Long takes, short life

Mungiu's griping, if one-note, new film comes from a 2005 news story that caused a big stir in Romania: a girl went to visit a friend at a remote nunnery and died while its members, led by the priest in charge, were performing an exorcism on her. But the director revised the story into his own style, taking the non-fiction novels of atiana Niculescu Bran as a starting point. Elaborate action sequences are shot in long widescreen takes, like Naranjo's Miss Bala; only this is nothing like Miss Bala: these are two girls and a group of nuns scurrying around up on a hill. What Mungiu also added was the history of a relationship, studiously not (quite) lesbian but certainly intimate and deeply loving, between the two girls when they were growing up in an orphanage. So the unfortunate visitor, Alina (Cristina Flutur), a somewhat mannish young woman who has been lonely in Germany without her friend and has lost touch with her foster parents, arrives at the nunnery with no one, hoping her beloved Voichita (Cosmina Stratan) will come away with her. But Voichita, who originally only came for a visit herself, has by now taken Jesus and the local priest's very austere, judgmental form of Eastern Orthodox Christianity as her new world and comfort, and she refuses to go away. This and the repressive environment, which she wants to adjust to but can't, cause Alina to freak out and she begins having fits of violence and anger. A trip to the hospital under restraints helps temporarily, but back with the nuns she soon has a fit again. Perhaps she is insane; but fundamentalist Christianity seems unable, officially anyway, to adjust to the idea of mental problems, and the priest, followed by his obedient flock of nuns, chooses to start saying the girl is possessed by Satan.

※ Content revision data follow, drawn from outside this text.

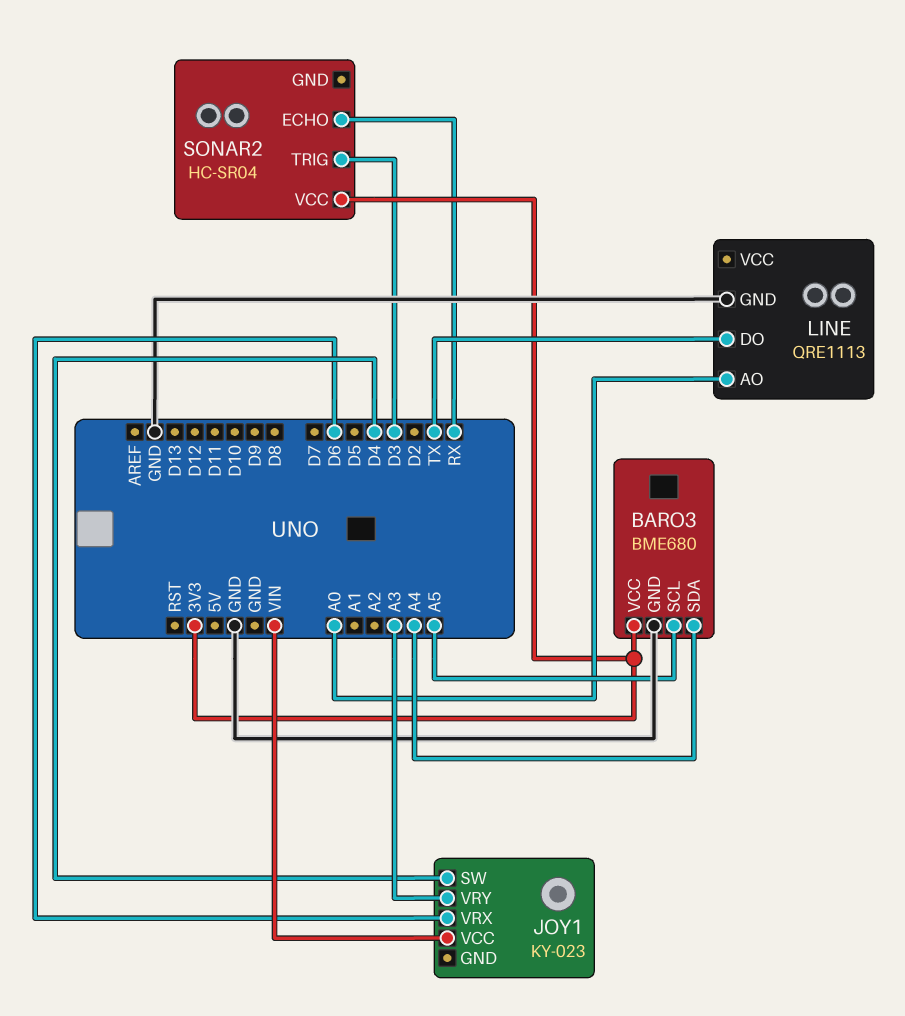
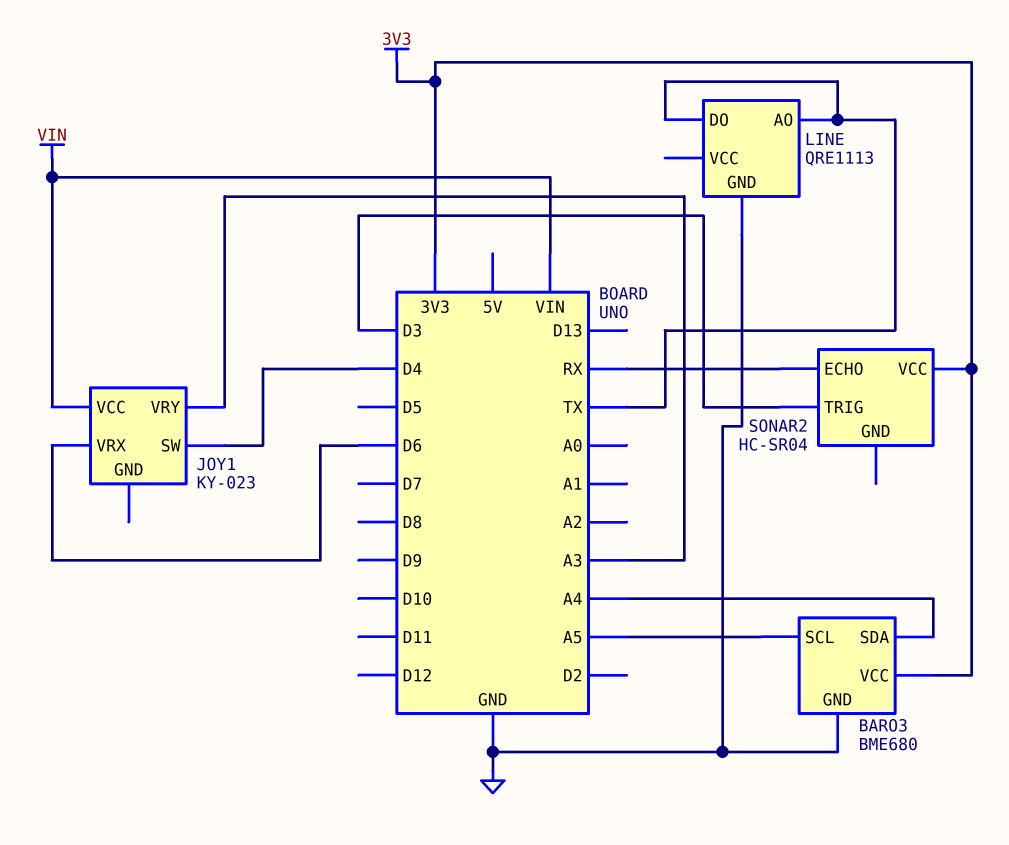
LINE pin AO: A0 -> TX

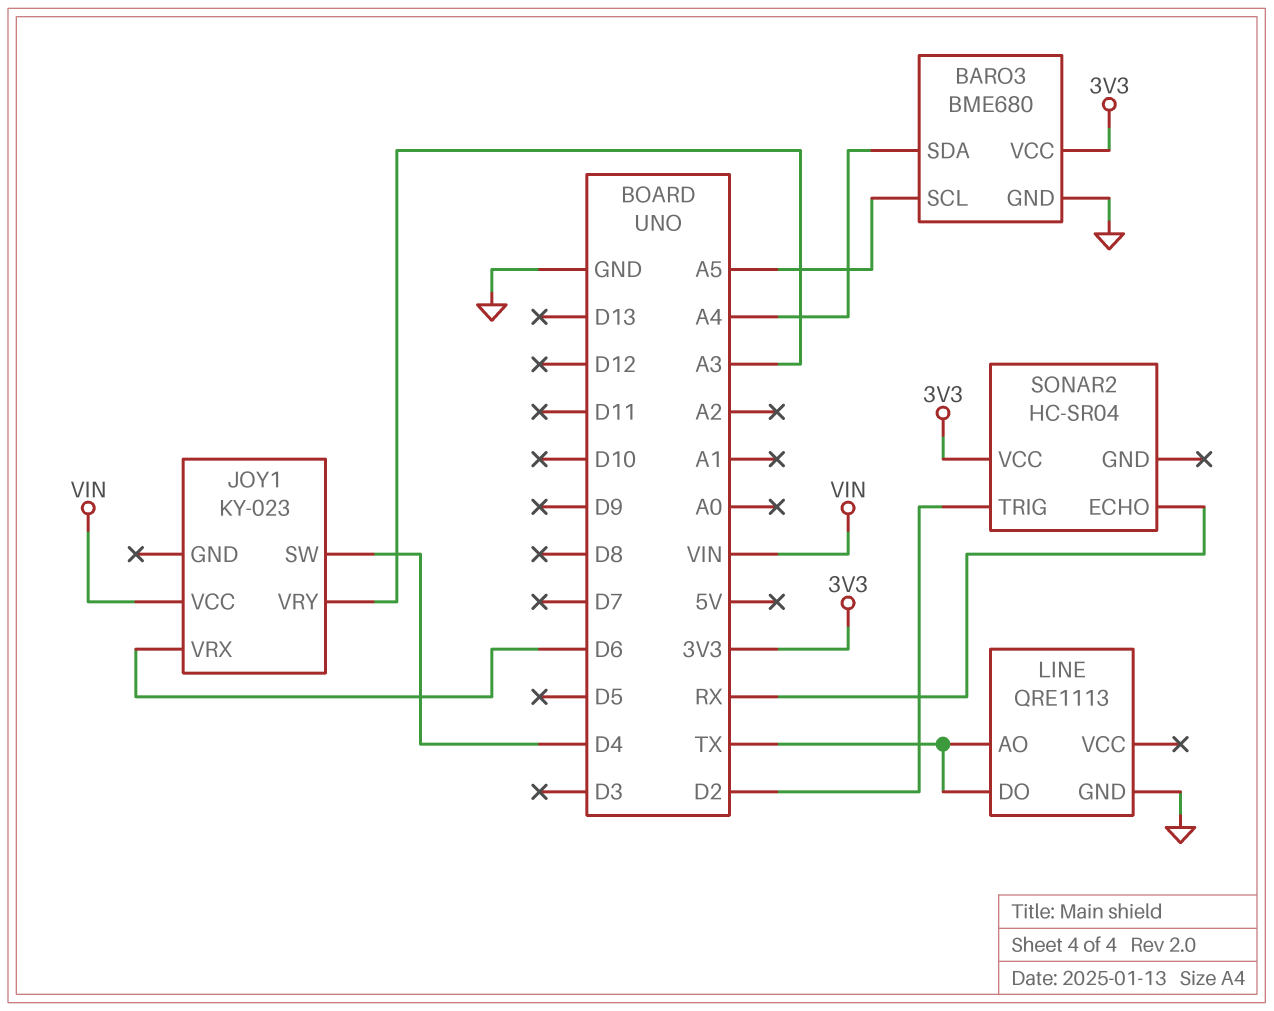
SONAR2 pin TRIG: D3 -> D2

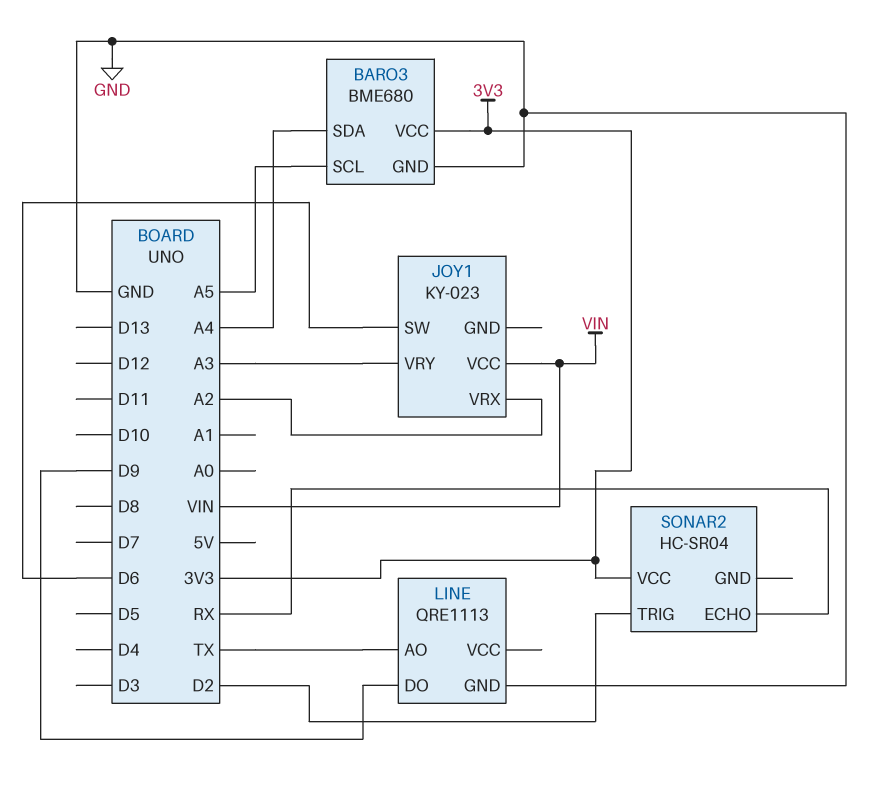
JOY1 pin SW: D4 -> D6
JOY1 pin VRX: D6 -> A2
LINE pin DO: TX -> D9

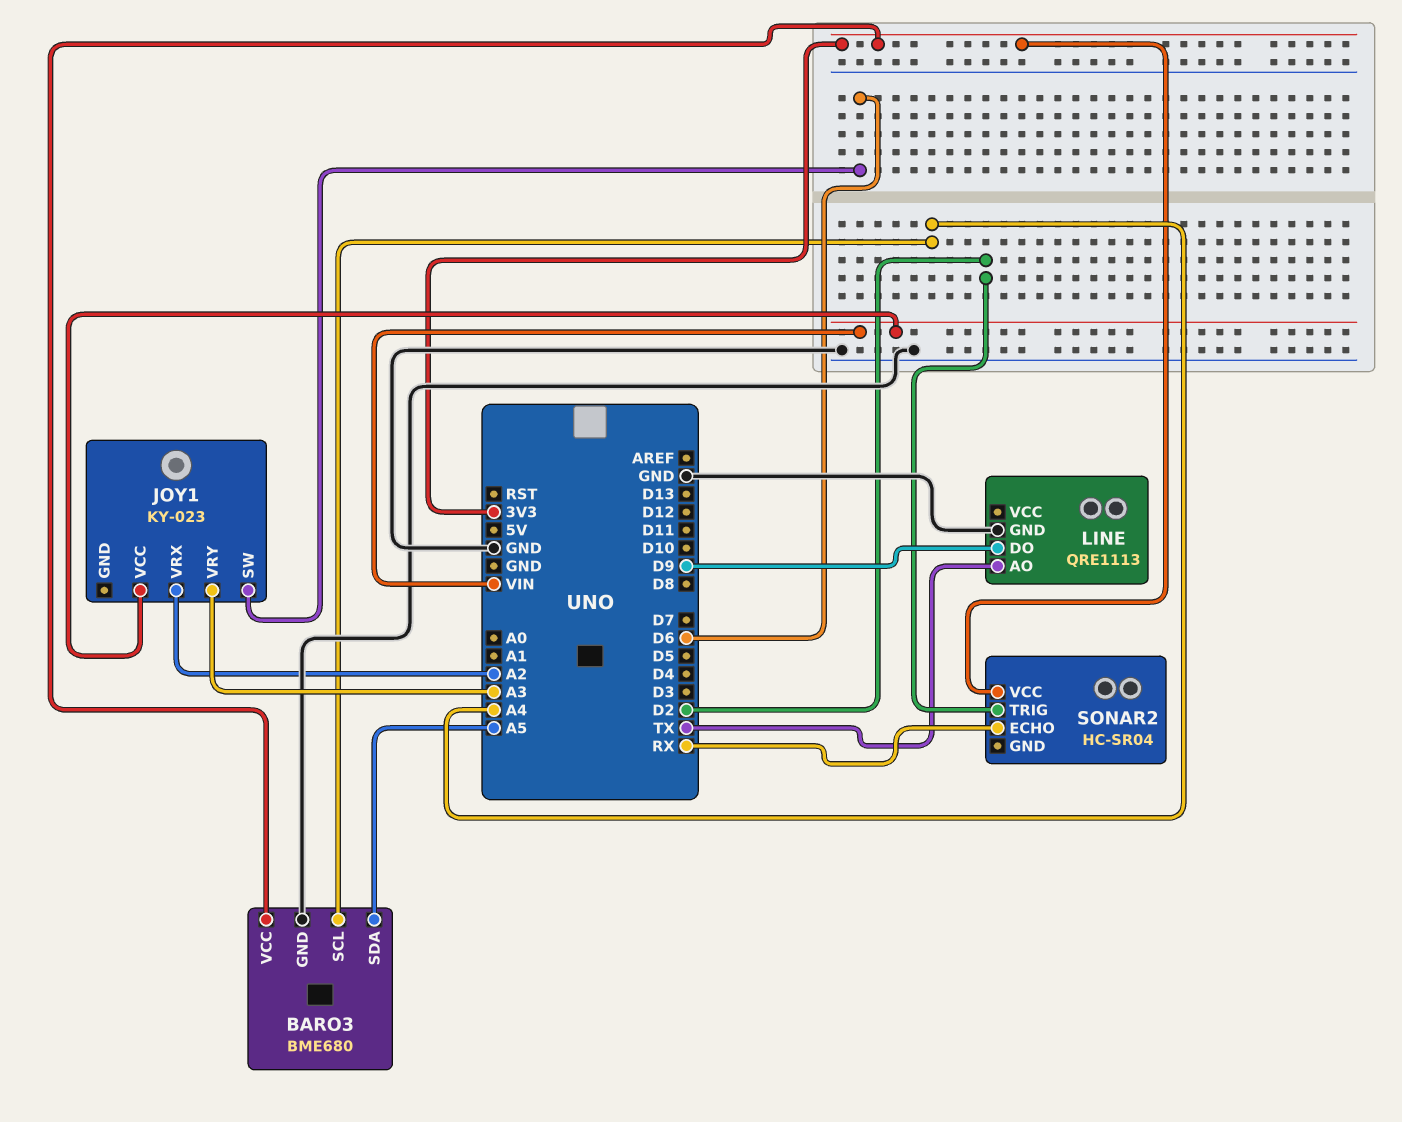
BARO3 pin SCL: A5 -> A4
BARO3 pin SDA: A4 -> A5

Mungiu himself is saying two things here, interpreting the actual events. First, contemporary Christianity in this strict Orthodox form provides ritual and belief and a long list of potential sins, but doesn't lead people to be kind to one another. Second, in a lastingly traumatized post-Soviet Eastern Europe too society is numbed and people are poor responders to personal human emergencies.

In describing its events the film seems to me much too drawn out and repetitious. The long handheld takes shot by Oleg Mutu are fine, their muted colors and dark shadows dramatized by the snowy exteriors of a severe winter, but there needs to be fewer of these takes. (Mungiu says that there was another half hour that he cut out with difficulty.) On the other hand, the acting and staging and writing are certainly good. One could just say this is Bressonian and leave it at that. A Man Escaped and Diary of a Country Priest are repetitious too. But they are Bresson, which Mungiu isn't. There is a drab ordinariness that gets in the way of the spiritual in a Romanian film. Mungius lacks a sense of the spiritual. Despite an effort at evenhandedness and avoidance of pointing blame, it is hard to appreciate that these nuns and their priest have any kind of spiritual life. We don't get any sense of the place's rituals or of the symmetry and peace they might bring. There aren't even scenes of group prayer or music. And though he may not be demonized, neither is the priest (Valeriu Andriuta) ever given a charismatic moment. Nor are the nuns indiidualized as the monks obviously were in Xavier Beauvois' 2010 Cannes Grand Prize winner, Of God and Men. So for all the 150 minutes and the self-consciously neutral, realistic approach, there's a lot left out of the picture.

I can't deny that Beyond the Hills is compulsively watchable. But despite showing the distressing downward spiral of a young woman who winds up literally chained to a wooden cross, it's more predictable than and not as emotionally disturbing and intense as Mungiu's previous 4 Months, 3 Weeks and 2 Days (2007), which won the Golden Palm at Cannes, putting him and Romanian cinema in general decisively on the international map.

Dupa dealuri (the original title) debuted at Cannes, where it won Best Actress (jointly for Stratan and Flutur) and Best Screenplay awards. Also shown at Toronto and Humburg. French release secheduled for November 21, 2012. Screened for this review as part of the New York Film Festival at Lincoln Center.